The learning and teaching methods include:

Lectures (11 weeks at 2h) using EVS handsets to gauge the students’ understanding

Laboratory session (10 weeks at 2h)

Indicated Lecture Hours (which may also include seminars, tutorials, workshops and other contact time) are approximate and may include in-class tests where one or more of these are an assessment on the module. In-class tests are scheduled/organised separately to taught content and will be published on to student personal timetables, where they apply to taken modules, as soon as they are finalised by central administration.
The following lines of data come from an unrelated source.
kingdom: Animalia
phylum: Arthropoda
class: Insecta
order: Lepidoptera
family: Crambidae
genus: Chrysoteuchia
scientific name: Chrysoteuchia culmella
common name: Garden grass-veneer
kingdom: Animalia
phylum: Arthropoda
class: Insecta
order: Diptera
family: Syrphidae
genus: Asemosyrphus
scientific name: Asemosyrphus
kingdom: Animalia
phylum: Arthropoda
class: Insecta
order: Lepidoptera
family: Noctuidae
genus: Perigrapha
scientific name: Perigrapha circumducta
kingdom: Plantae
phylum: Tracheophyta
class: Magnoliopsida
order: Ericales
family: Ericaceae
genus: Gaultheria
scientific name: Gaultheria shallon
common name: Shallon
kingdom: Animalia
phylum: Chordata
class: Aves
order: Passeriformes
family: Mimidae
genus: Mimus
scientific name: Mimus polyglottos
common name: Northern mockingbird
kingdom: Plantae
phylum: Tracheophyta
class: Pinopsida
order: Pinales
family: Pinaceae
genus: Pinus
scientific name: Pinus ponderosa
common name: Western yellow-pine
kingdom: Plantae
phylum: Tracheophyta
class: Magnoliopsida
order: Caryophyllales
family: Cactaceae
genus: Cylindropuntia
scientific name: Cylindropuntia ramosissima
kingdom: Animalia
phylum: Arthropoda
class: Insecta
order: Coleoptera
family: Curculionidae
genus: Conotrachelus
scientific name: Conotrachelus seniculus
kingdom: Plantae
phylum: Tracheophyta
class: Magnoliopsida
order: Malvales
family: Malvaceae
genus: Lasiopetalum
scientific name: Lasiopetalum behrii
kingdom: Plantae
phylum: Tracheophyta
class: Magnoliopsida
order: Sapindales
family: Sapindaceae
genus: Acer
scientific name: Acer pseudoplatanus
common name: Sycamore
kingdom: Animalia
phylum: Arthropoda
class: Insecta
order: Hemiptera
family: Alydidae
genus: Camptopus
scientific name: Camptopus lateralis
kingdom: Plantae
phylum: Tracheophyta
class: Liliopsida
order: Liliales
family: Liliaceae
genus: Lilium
This will usually be after the initial publication of the teaching timetable for the relevant semester.

Reading list

Reading list for FOUNDATIONS OF COMPUTING II : http://aspire.surrey.ac.uk/modules/com1033

Programmes this module appears in

Programme | Semester | Classification | Qualifying conditions |
---|---|---|---|

Computer Science BSc (Hons) | 2 | Compulsory | A weighted aggregate mark of 40% is required to pass the module |

Computing and Information Technology BSc (Hons) | 2 | Compulsory | A weighted aggregate mark of 40% is required to pass the module |

Please note that the information detailed within this record is accurate at the time of publishing and may be subject to change. This record contains information for the most up to date version of the programme / module for the 2018/9 academic year.